We classify keyword intent using a fine-tuned Sentence Transformers model. If a classification is off, users can correct it — and we plan to retrain periodically on this anonymized feedback.

We’re also considering open sourcing the training microservice (Dockerized) that handles this, to give others a fast way to train their own classifier on internal data.

Not open source, but fully transparent

You do need to connect your GSC account to use it (since that's where your data lives).

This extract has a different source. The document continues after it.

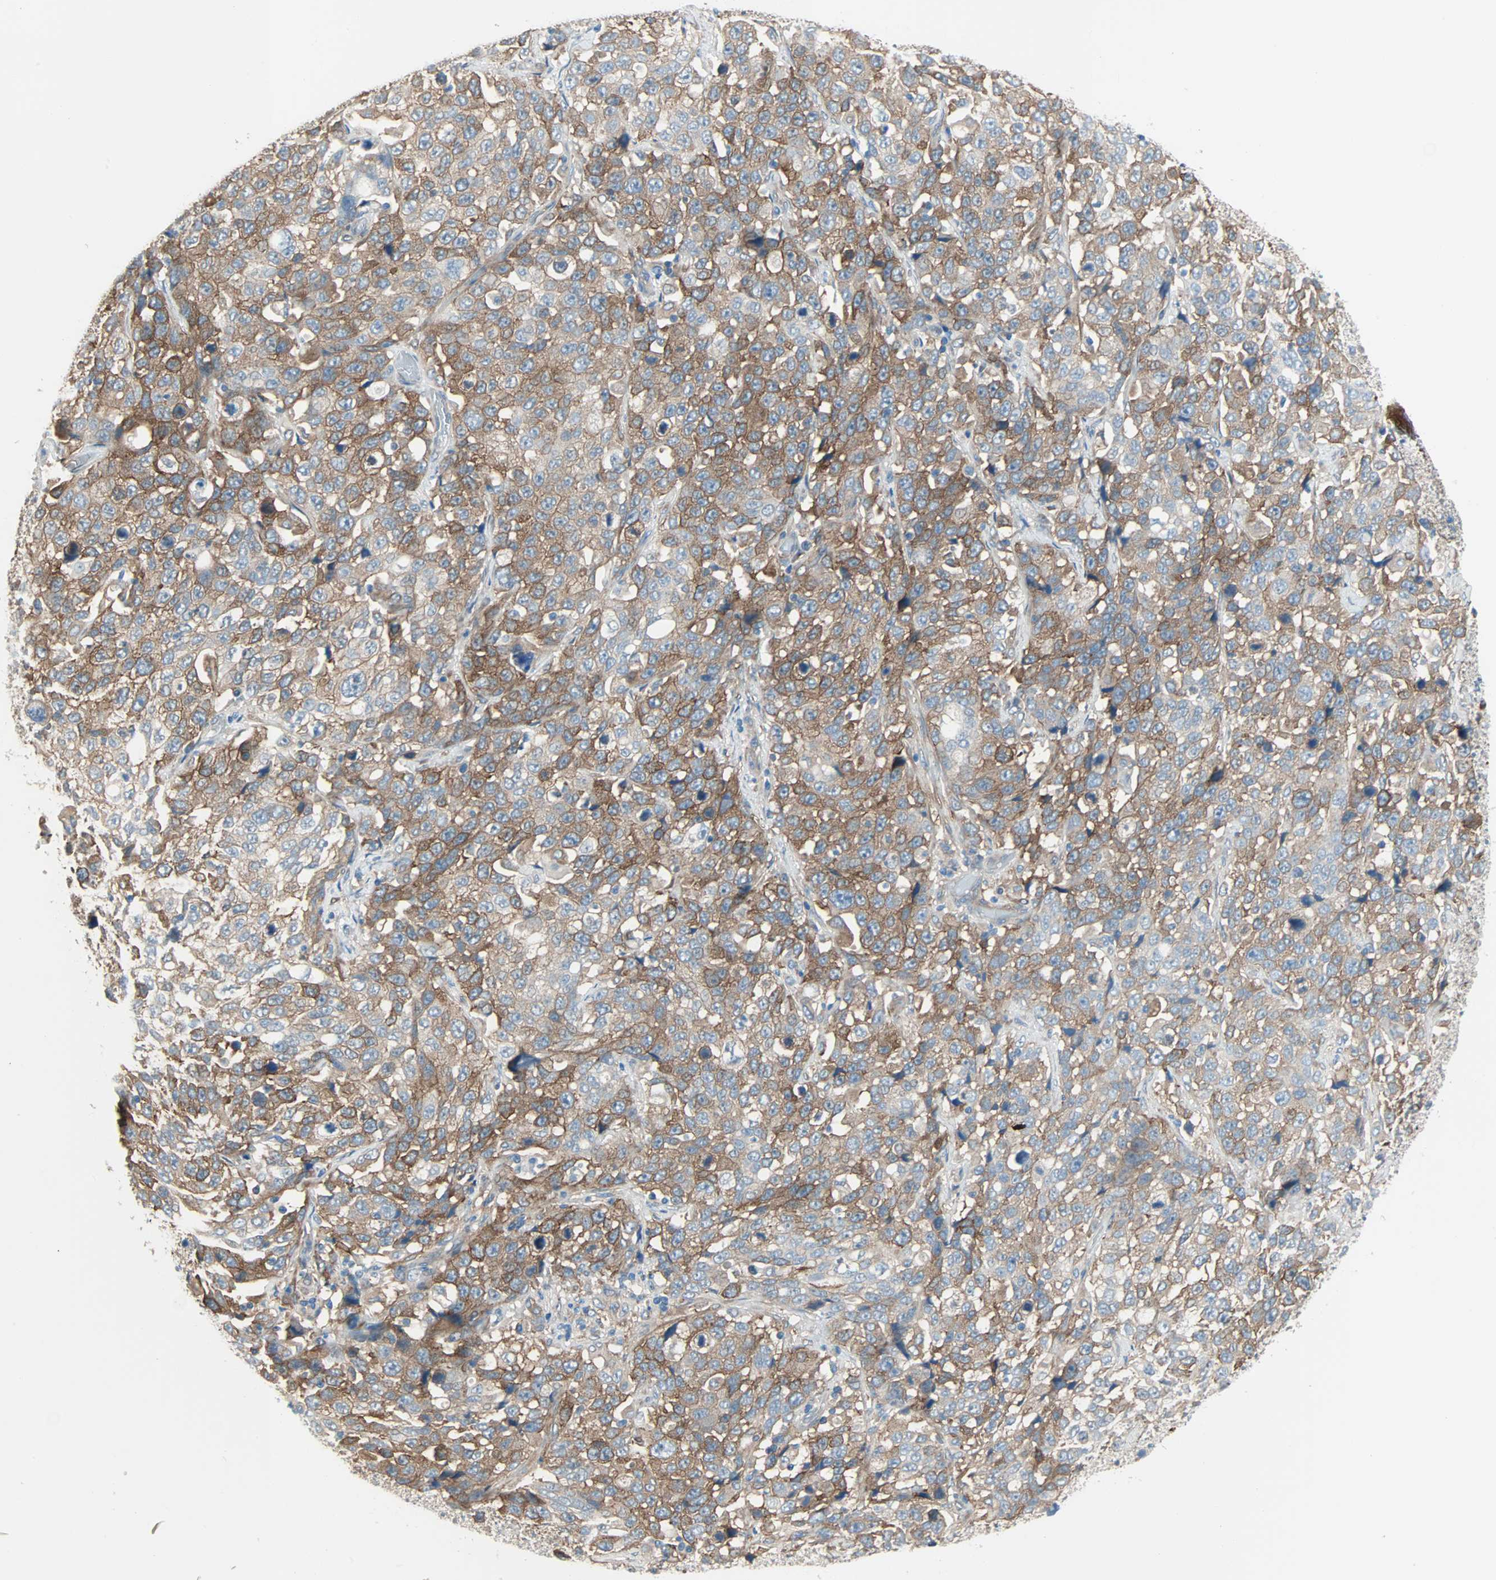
{"staining": {"intensity": "strong", "quantity": ">75%", "location": "cytoplasmic/membranous"}, "tissue": "stomach cancer", "cell_type": "Tumor cells", "image_type": "cancer", "snomed": [{"axis": "morphology", "description": "Normal tissue, NOS"}, {"axis": "morphology", "description": "Adenocarcinoma, NOS"}, {"axis": "topography", "description": "Stomach"}], "caption": "Stomach adenocarcinoma was stained to show a protein in brown. There is high levels of strong cytoplasmic/membranous positivity in about >75% of tumor cells. Ihc stains the protein in brown and the nuclei are stained blue.", "gene": "EPB41L2", "patient": {"sex": "male", "age": 48}}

But you can watch a 1-hour walkthrough video before signing up — see exactly how it works and what to expect at https://queryburst.com

There’s a free version (with limited data), and paid plans start at $45/month.

Would love your feedback

Especially from devs or SEOs frustrated with the way GSC presents data — or anyone curious about building LLM-based tools that go beyond wrapping an API.

Happy to answer any technical, SEO, or LLM questions in the comments.